Alterando o enfoque, segue um relato gonzo-psicológico, no qual Hunter discorre acerca do estupro – em que estão presentes elementos como verossimilhança, referências, sarcasmo e, obviamente, subjetividade:
Ninguém é objetivo em relação a estupros. Trata-se de um horror, uma excitação e um mistério, tudo ao mesmo tempo. As mulheres têm pavor de serem violentadas, mas, em algum lugar no fundo de qualquer útero, existe um nervo rebelde formigando de curiosidade toda vez que a palavra é mencionada. Isso é ainda mais aterrorizante uma vez que sugere depravações e desejos secretos perigosos demais para até mesmo passarem pelo pensamento. Os homens falam de estupradores com ódio e se referem às vítimas como se elas carregassem uma espécie de marca trágica. Eles são solidários, mas sempre conscientes. Há mulheres violentadas que recebem pedido de divórcio do marido que não suportaria viver com o peso de algo tão terrível, das visões, da possibilidade de que não tenha sido realmente um estupro. Existe uma questão dura de resolver, um mistério indizível. Todo mundo já ouviu a piada sobre a advogada que usou uma pena e uma tinteira para conseguir a absolvição do cliente acusado de estupro. Ela disse ao júri que não existia estupro e provou pedindo a uma testemunha para tentar colocar a pena no frasco de tinta, o qual ela manipulou com tanta habilidade que a testemunha finalmente desistiu. Isso parece uma das piadas de Cotton Mather, ou de alguém muito parecido com ele, que tenha a mesma sabedoria – alguém que nunca tomou uma chave de braço. Qualquer advogado que diga que não existe estupro deveria ser arrastado até um local público por três pervertidos bem fortes e violentado em plena luz do dia, observado por todos os seus clientes (THOMPSON, 2004, p. 157).
Segundo Czarnobai (2003), uma vez que o gonzo jornalismo coleta mais informações, e de uma maneira copiosamente mais intensa que o convencional, pode-se supor que essas reportagens sejam mais fiéis à realidade. José Marques de Melo (1985) concorda que o culto da objetividade significou a diminuição da capacidade de o jornalista aferir a realidade. “A inserção da ficção no gonzo jornalismo não só contribui para a desenvoltura da narrativa como ainda fornece um nível de informação muito mais profundo do que uma reportagem tradicional, o que vem ao encontro da definição de Faulkner [...]” (CZARNOBAI, 2003, p. 67).
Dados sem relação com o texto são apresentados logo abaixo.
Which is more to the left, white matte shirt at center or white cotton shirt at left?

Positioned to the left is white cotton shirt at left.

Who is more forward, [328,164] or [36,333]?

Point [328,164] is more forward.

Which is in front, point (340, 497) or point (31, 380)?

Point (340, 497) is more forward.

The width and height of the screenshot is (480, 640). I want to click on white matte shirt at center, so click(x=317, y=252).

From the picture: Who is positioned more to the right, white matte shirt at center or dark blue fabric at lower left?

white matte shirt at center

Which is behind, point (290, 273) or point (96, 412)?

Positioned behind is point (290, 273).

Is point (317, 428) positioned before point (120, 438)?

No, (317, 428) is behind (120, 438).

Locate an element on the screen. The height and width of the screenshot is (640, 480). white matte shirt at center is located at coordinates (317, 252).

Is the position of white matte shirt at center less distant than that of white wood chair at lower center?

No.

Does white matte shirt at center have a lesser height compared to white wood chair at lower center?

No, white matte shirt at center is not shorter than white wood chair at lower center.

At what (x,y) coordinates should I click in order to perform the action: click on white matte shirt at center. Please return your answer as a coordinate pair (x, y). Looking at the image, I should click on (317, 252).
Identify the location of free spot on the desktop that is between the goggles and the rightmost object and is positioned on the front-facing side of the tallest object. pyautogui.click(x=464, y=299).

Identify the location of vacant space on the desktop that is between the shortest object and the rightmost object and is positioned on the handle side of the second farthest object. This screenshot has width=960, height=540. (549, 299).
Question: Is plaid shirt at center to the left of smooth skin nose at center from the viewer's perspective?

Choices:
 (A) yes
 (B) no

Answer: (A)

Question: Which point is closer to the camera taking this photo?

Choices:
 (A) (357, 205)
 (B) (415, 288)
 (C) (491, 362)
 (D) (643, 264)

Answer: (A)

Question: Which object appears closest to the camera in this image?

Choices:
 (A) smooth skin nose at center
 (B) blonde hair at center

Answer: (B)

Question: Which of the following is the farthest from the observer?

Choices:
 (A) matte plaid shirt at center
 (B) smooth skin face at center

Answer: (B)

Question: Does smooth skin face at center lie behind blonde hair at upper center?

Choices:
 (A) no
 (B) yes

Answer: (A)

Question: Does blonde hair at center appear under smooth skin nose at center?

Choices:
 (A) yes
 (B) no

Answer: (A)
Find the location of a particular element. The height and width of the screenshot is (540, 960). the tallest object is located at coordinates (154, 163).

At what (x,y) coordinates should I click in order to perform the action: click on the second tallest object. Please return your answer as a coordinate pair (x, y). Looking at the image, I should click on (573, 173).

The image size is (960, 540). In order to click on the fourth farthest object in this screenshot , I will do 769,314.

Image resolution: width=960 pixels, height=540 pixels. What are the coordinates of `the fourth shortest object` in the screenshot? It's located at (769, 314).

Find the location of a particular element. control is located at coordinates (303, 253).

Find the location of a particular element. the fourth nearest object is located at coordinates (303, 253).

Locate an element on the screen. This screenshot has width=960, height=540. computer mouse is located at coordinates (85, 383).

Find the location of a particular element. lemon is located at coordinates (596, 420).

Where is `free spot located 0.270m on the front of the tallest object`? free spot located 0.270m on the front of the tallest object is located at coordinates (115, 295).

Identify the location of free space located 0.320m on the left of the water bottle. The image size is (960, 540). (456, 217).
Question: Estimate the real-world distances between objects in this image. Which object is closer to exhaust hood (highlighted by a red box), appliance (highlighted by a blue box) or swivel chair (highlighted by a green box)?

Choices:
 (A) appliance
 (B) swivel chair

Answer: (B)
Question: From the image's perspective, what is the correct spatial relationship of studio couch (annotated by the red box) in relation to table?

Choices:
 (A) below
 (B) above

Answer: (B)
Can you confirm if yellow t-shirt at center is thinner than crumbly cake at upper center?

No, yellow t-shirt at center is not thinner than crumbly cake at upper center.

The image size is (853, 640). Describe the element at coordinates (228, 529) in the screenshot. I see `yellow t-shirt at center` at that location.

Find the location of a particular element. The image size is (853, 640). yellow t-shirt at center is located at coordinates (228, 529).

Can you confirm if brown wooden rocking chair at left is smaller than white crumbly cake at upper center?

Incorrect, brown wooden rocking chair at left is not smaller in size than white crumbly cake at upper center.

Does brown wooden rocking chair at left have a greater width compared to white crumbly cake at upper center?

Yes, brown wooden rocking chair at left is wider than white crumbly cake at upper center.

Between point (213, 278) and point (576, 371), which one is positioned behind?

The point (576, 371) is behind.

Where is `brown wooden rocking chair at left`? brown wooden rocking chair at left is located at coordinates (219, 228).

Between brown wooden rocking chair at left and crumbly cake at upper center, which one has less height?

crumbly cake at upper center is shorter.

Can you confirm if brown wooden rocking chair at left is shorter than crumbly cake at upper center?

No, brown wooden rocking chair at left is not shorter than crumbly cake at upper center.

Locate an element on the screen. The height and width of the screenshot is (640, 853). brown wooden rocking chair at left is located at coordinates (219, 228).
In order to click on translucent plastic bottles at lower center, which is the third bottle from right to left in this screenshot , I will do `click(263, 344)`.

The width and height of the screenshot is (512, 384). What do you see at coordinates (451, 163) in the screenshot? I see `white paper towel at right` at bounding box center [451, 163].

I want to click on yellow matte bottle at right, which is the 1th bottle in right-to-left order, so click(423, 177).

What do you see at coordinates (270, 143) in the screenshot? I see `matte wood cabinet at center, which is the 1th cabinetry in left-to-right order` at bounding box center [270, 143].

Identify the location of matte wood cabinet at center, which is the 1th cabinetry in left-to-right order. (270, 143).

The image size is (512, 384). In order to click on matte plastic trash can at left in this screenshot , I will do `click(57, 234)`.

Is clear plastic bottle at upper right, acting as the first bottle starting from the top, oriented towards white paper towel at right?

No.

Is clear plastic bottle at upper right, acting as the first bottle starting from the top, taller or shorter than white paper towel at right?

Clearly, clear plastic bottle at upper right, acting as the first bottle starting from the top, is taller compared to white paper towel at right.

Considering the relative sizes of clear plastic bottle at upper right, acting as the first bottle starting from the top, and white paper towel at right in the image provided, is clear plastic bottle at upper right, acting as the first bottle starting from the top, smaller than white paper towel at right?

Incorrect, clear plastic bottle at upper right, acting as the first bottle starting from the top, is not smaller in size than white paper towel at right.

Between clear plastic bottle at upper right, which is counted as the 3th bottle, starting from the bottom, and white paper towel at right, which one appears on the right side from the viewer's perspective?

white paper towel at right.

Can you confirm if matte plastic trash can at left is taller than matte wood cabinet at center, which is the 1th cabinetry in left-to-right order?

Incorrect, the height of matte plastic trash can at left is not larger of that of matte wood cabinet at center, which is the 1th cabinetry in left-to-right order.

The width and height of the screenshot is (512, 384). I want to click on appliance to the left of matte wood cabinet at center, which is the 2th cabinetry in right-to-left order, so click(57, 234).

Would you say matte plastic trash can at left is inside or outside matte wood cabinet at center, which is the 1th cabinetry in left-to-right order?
Os Angels como um fenômeno midiático altissonante era algo tão surreal para Hunter que ele chega a relatar: “tinha a sensação de que, a qualquer momento, um diretor iria aparecer balançando cartazes com as palavras ‘Corta’ ou ‘Ação’. [...] No entanto, a ação tinha sido certificada pela Times, Newsweek e pelo The New York Times” (THOMPSON, 2004, p. 121).
Devido à subjetividade idiossincrática, o relato gonzo jornalístico é mais autêntico e, num certo sentido, pode ser mais informativo do que o do jornalismo convencional e sua suposta objetividade, por vezes manipulada de modo sub-reptício ou espúrio.